Par ailleurs, une très nette majorité (72 %) se dégage en faveur d’une progressivité des allocations familiales en fonction des revenus des bénéficiaires, et dont le principe a récemment été adopté par l’Assemblée.
Réduction des allocations-chômage sous certaines conditions, progressivité des allocations familiales : ces deux aspirations en apparence de nature différente procèdent en réalité de la même volonté de justification des dépenses publiques ; des allocations chômage accordées à ceux qui en ont besoin ou le méritent, des allocations familiales aux personnes les plus modestes.

Préoccupations fiscales

Ces souhaits de réformes majeures s’inscrivent dans un contexte très particulier : celui des inquiétudes, exprimées par une large majorité de Français, pour leur propre pouvoir d’achat. Concrètement, 59 % des personnes interrogées estiment que leur "pouvoir d’achat" va "diminuer" au cours des trois prochains mois, soit un score aussi élevé que celui enregistré le mois dernier, et qui s’établit sur la "fourchette haute" des données enregistrées depuis la création de ce baromètre il y a quatre ans, en octobre 2010.
Sur le fond, ces inquiétudes sont largement indexées sur la pression fiscale : 51 % des Français s’estiment "préoccupés" par "les impôts" contre 20 % en mars 2012, à la veille de l’arrivée de la gauche au pouvoir.

De la pression fiscale perçue aux volontés de réformes de l’assurance chômage : un inéluctable enchaînement ?

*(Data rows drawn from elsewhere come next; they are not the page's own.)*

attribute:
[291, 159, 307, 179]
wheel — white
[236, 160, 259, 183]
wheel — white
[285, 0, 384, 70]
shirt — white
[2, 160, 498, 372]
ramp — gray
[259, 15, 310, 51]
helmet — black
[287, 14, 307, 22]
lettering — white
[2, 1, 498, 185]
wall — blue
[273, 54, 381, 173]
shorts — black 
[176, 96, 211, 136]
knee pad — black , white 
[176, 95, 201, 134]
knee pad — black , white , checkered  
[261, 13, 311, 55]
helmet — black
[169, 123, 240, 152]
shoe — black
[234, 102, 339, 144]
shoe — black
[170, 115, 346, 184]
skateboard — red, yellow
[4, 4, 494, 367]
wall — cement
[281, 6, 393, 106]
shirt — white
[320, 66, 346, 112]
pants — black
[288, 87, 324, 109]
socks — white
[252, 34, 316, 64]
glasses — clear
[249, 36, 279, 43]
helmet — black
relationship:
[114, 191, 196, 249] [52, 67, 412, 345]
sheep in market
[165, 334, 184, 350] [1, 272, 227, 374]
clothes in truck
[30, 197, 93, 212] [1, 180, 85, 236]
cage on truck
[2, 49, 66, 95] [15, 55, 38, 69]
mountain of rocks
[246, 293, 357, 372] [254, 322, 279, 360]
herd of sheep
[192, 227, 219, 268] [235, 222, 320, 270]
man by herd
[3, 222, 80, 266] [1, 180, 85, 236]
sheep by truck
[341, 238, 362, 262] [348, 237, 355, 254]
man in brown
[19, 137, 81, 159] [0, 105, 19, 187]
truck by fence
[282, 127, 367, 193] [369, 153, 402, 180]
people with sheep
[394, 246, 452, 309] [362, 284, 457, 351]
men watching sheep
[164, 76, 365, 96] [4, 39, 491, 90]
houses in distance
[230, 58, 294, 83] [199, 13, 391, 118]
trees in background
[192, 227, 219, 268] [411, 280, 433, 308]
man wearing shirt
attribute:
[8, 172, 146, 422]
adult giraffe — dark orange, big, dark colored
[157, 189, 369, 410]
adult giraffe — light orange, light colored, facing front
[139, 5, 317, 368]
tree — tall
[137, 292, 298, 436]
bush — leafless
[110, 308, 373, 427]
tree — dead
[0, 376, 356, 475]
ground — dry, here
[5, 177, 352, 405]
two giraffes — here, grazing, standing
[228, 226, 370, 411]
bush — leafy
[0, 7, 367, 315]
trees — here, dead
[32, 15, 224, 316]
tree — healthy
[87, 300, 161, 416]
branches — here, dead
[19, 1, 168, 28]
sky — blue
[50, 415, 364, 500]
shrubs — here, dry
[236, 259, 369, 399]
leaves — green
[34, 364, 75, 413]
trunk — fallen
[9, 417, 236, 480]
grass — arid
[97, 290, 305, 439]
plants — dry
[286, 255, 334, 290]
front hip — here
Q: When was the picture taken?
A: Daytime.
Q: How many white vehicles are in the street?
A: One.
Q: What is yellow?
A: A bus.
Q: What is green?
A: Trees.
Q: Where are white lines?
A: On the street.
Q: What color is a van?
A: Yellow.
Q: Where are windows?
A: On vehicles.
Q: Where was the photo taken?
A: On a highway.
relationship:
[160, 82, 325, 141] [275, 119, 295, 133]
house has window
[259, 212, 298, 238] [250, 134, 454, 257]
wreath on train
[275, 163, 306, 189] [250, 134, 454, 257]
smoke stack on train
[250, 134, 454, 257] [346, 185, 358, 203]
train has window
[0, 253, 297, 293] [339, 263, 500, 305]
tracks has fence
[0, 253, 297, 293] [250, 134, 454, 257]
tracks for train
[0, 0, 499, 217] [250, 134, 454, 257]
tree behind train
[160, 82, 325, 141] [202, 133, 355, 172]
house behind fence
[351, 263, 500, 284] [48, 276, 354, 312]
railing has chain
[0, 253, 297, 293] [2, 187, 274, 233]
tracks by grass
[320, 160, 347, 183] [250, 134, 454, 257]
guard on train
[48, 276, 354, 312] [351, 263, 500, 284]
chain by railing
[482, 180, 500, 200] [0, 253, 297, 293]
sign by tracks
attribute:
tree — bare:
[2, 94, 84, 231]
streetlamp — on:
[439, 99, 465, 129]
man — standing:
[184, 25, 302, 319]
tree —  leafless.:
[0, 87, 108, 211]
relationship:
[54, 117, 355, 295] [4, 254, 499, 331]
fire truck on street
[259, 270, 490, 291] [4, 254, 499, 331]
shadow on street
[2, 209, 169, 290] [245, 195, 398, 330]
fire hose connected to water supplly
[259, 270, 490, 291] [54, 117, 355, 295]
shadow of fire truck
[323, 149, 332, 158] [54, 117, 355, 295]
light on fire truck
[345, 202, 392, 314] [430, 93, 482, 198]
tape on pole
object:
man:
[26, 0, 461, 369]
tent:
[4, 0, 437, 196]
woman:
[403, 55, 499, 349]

Réforme de l’assurance-chômage, préoccupations fiscales : l’ensemble de ce climat d’opinion ne revêt-il pas sa cohérence ? C’est précisément la perception d’une pression fiscale (au sens impropre et extensif, incluant les prélèvements sociaux) excessive qui conduit une large part des Français à souhaiter une meilleure allocation des ressources versées : dès lors que les efforts demandés aux contribuables et aux salariés leur paraissent singulièrement intenses, s’accroît l’exigence d’une justification des dépenses accordées. Et en l’occurrence, cette justification peut se faire sur l’autel du niveau de revenu ou des efforts engagés par les demandeurs d’emploi pour retrouver un travail.
Ainsi, l’une des singularités de la période actuelle est un enchaînement de causes à effets, doté d’une véritable cohérence : la volonté de réduction des déficits publics conduit les dirigeants à imposer une pression fiscale significative, laquelle incite en retour les Français à devenir plus exigeants sur les affectations de l’argent public…
Et au terme de ce processus c’est notamment, de manière assez inattendue, une partie des demandeurs d’emploi qui se voit mise à l’épreuve.